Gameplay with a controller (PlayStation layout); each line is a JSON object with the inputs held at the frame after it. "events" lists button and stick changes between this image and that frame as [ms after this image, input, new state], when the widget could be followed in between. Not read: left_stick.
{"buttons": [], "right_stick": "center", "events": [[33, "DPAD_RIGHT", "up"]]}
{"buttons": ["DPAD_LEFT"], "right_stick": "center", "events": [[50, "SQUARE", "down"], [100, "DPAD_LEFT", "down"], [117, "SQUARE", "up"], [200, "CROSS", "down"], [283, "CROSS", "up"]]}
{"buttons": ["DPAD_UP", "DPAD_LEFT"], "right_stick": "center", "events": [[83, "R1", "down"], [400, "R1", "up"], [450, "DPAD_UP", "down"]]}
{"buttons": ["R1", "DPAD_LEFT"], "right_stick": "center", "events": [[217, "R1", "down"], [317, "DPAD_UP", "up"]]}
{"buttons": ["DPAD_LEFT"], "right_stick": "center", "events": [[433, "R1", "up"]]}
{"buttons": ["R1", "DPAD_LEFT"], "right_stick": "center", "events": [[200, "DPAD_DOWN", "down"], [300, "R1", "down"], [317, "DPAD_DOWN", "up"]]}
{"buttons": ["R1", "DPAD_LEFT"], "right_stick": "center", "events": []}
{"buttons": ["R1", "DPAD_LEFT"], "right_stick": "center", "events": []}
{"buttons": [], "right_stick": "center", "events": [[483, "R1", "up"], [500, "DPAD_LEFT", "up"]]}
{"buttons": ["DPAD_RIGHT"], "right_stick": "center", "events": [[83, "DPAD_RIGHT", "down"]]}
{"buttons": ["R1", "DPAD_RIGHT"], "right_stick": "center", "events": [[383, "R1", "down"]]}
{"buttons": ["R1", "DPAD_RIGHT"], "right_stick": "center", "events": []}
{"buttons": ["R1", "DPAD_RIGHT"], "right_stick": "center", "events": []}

#####

- **Task prompt**:
Please reproduce the listing exactly, keeping every line as it is.

- **Result of the exercise**:
Gameplay with a controller (PlayStation layout); each line is a JSON object with the inputs held at the frame after it. "events" lists button and stick changes between this image and that frame as [ms after this image, input, new state], when the widget could be followed in between. Not read: left_stick.
{"buttons": [], "right_stick": "center", "events": [[33, "DPAD_RIGHT", "up"]]}
{"buttons": ["DPAD_LEFT"], "right_stick": "center", "events": [[50, "SQUARE", "down"], [100, "DPAD_LEFT", "down"], [117, "SQUARE", "up"], [200, "CROSS", "down"], [283, "CROSS", "up"]]}
{"buttons": ["DPAD_UP", "DPAD_LEFT"], "right_stick": "center", "events": [[83, "R1", "down"], [400, "R1", "up"], [450, "DPAD_UP", "down"]]}
{"buttons": ["R1", "DPAD_LEFT"], "right_stick": "center", "events": [[217, "R1", "down"], [317, "DPAD_UP", "up"]]}
{"buttons": ["DPAD_LEFT"], "right_stick": "center", "events": [[433, "R1", "up"]]}
{"buttons": ["R1", "DPAD_LEFT"], "right_stick": "center", "events": [[200, "DPAD_DOWN", "down"], [300, "R1", "down"], [317, "DPAD_DOWN", "up"]]}
{"buttons": ["R1", "DPAD_LEFT"], "right_stick": "center", "events": []}
{"buttons": ["R1", "DPAD_LEFT"], "right_stick": "center", "events": []}
{"buttons": [], "right_stick": "center", "events": [[483, "R1", "up"], [500, "DPAD_LEFT", "up"]]}
{"buttons": ["DPAD_RIGHT"], "right_stick": "center", "events": [[83, "DPAD_RIGHT", "down"]]}
{"buttons": ["R1", "DPAD_RIGHT"], "right_stick": "center", "events": [[383, "R1", "down"]]}
{"buttons": ["R1", "DPAD_RIGHT"], "right_stick": "center", "events": []}
{"buttons": ["R1", "DPAD_RIGHT"], "right_stick": "center", "events": []}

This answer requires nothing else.